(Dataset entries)
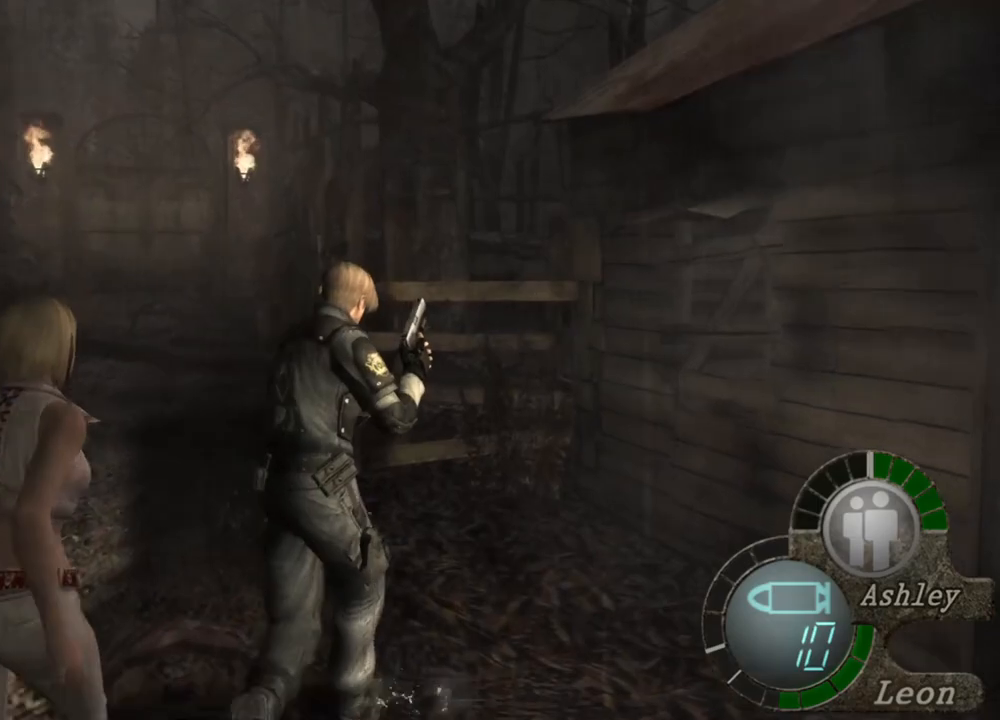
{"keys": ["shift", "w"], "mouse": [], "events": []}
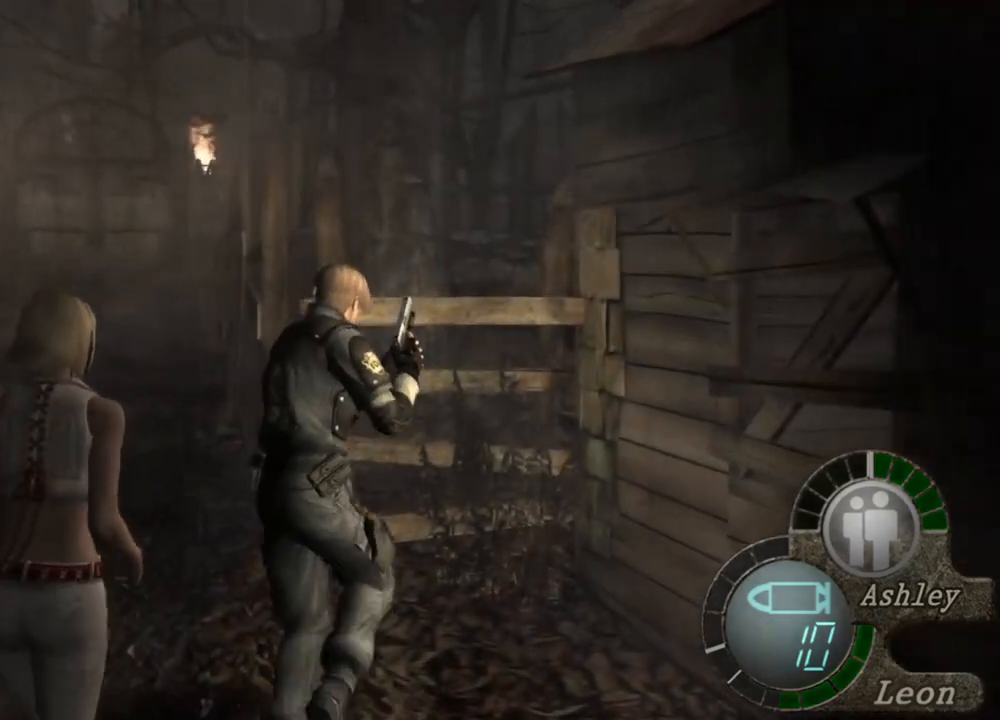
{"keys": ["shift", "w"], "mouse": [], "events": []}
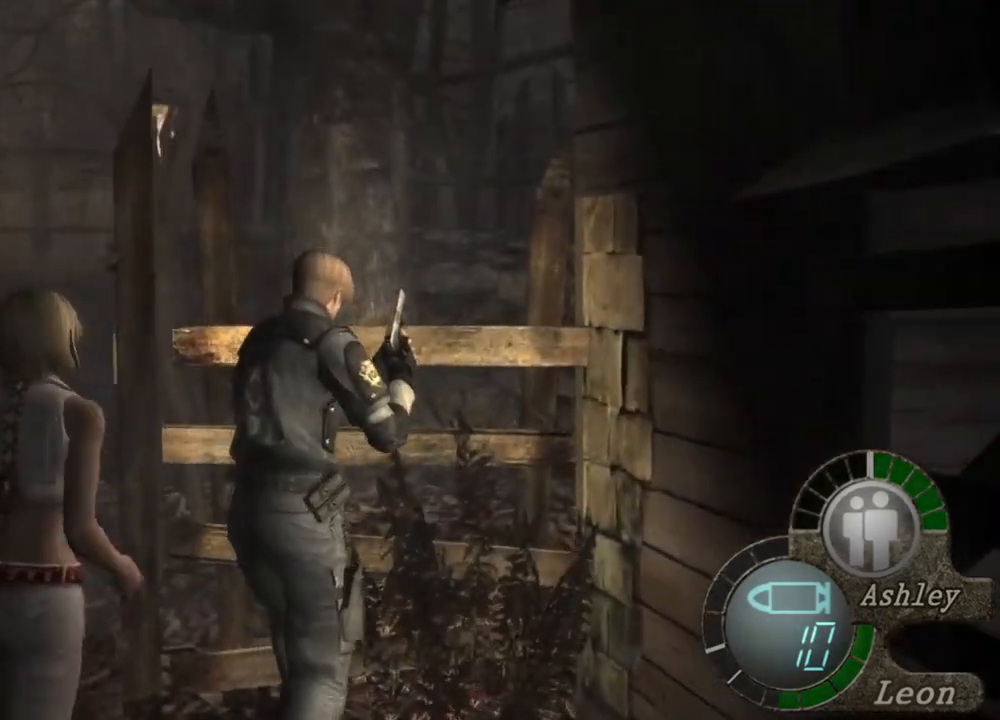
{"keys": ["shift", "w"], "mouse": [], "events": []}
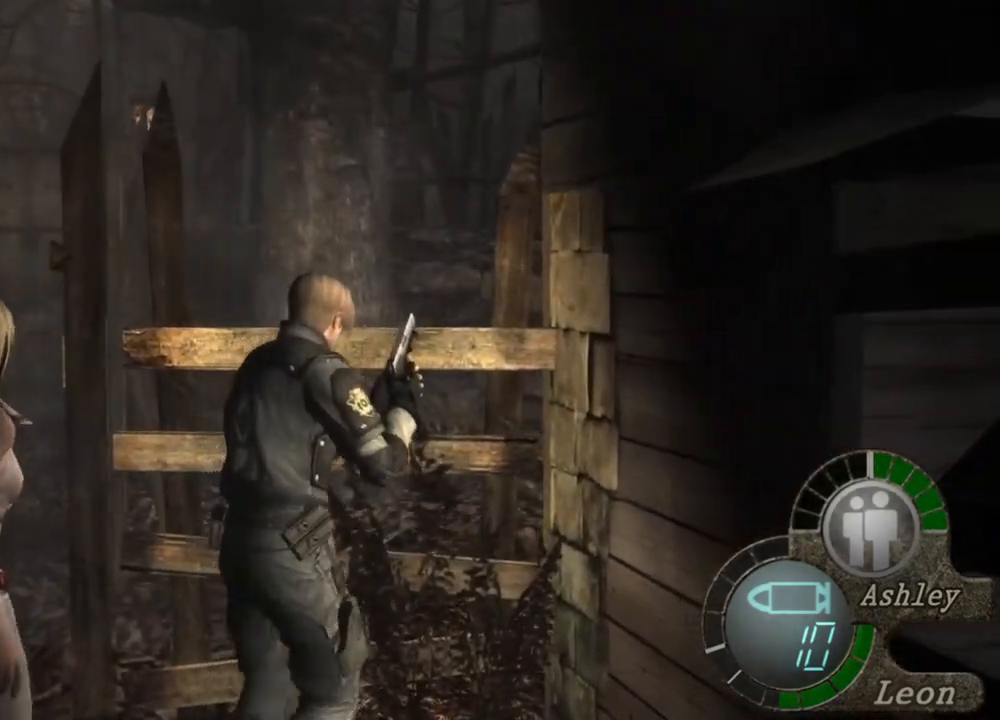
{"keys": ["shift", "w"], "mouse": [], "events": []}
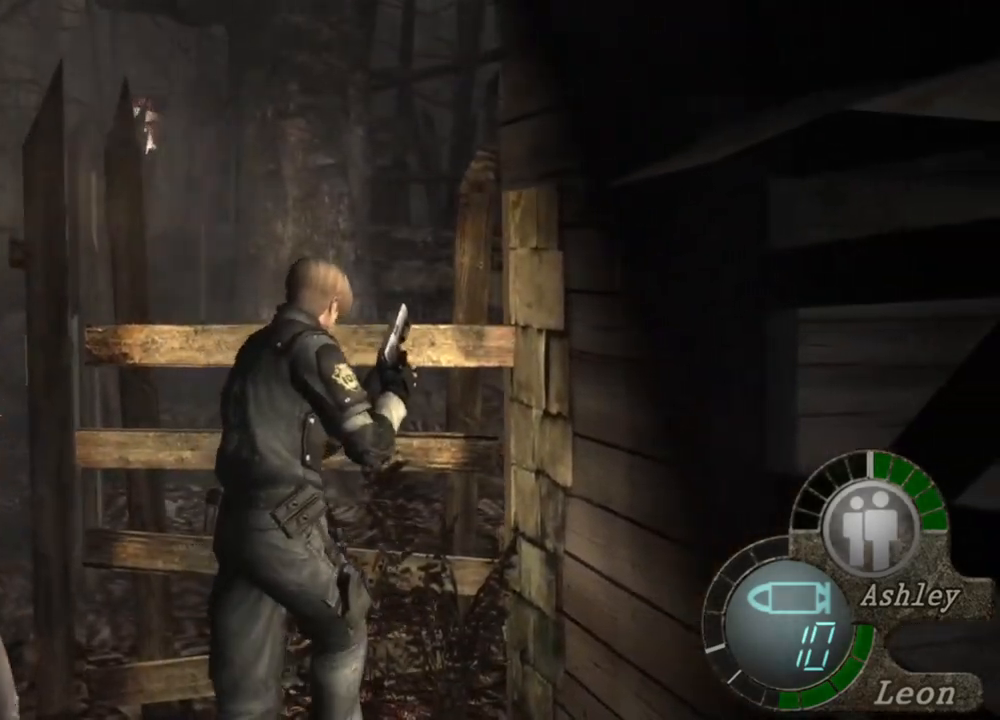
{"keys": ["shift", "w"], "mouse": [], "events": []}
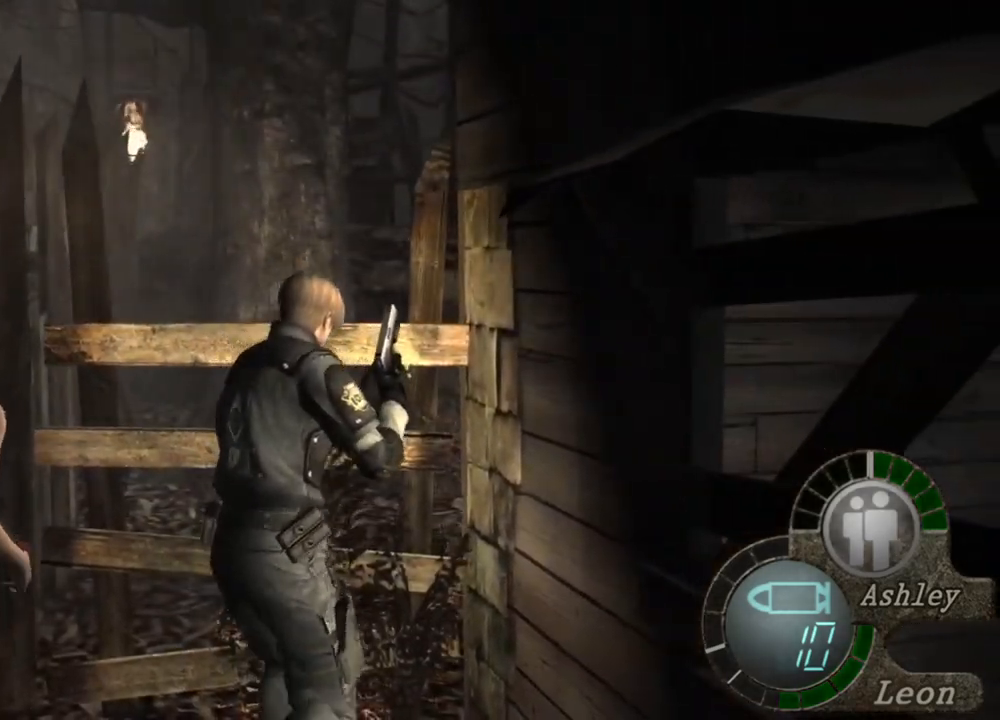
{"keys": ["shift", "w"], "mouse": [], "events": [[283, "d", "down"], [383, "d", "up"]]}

TRY IT: Give back the data exactly. Pictures stay out.

RESPONSE BELOW:
{"keys": ["shift", "w"], "mouse": [], "events": []}
{"keys": ["shift", "w"], "mouse": [], "events": []}
{"keys": ["shift", "w"], "mouse": [], "events": []}
{"keys": ["shift", "w"], "mouse": [], "events": []}
{"keys": ["shift", "w"], "mouse": [], "events": []}
{"keys": ["shift", "w"], "mouse": [], "events": [[283, "d", "down"], [383, "d", "up"]]}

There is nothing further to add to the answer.